Gemini CSO Cem Paya recently highlighted certain vulnerabilities in the SafeNet’s Hardware Security Modules (HSMs) that can risk users’ Bitcoin private keys.
The revelation comes at a time when Bitcoin security has become one of the topmost concerns of leading digital currency corporate houses. According to the available information, a large number of these Bitcoin companies utilize HSM-based models, manufactured by Safenet, to create and destroy private keys without actually revealing them to the attached trusted clients. This simply means that, on papers, a private key inside an HSM model can never be extracted. Mr. Paya, however, doesn’t agree.
In a company blogpost published last week, the Gemini CSO speaks of a design flaw in the SafeNet’s software that can disclose both public and private keys. He particularly addresses the Bitcoin users who are utilizing the SafeNet’s three HSMs, saying that their funds would be always at risk, for their keys would be vulnerable to the aforesaid software bug.

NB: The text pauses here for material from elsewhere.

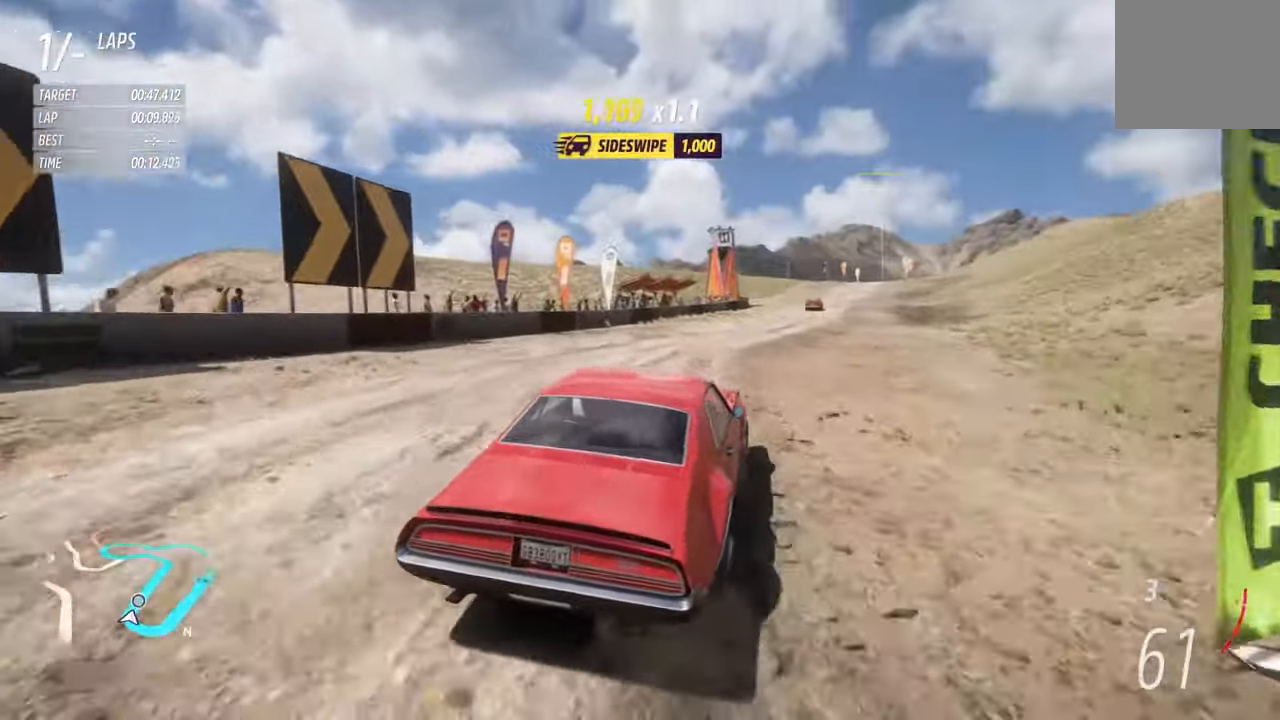
{"buttons": ["R2"], "left_stick": "right", "right_stick": "center", "events": []}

“Bitcoin is the one payment technology where possession of money can be boiled down to pure cryptographic capability: generating a signature with an ECDSA private key is money,” Paya added. “If you lose control of that private key, you lose the ability to spend your funds, plain and simple.”

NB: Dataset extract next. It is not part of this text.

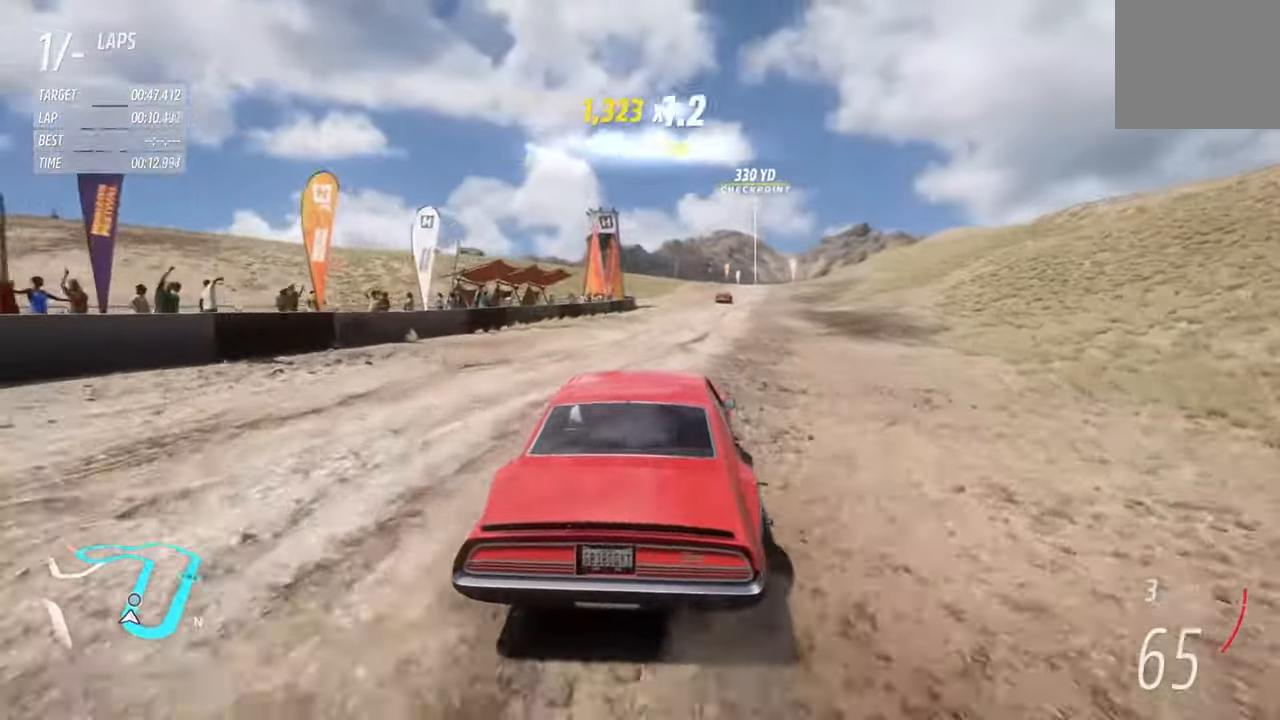
{"buttons": ["R2"], "left_stick": "right", "right_stick": "center", "events": []}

Although Safenet released a fix for the aforementioned bug last week, it never shied away from calling this vulnerability as ‘high’. In a conversation with CoinDesk, a representative of the company called it a rare vulnerability that could still have been take care of, provided with the company’s several “usage and control policies.”
Paya meanwhile has announced to do a follow up post, in which he will be discussing all the technical details.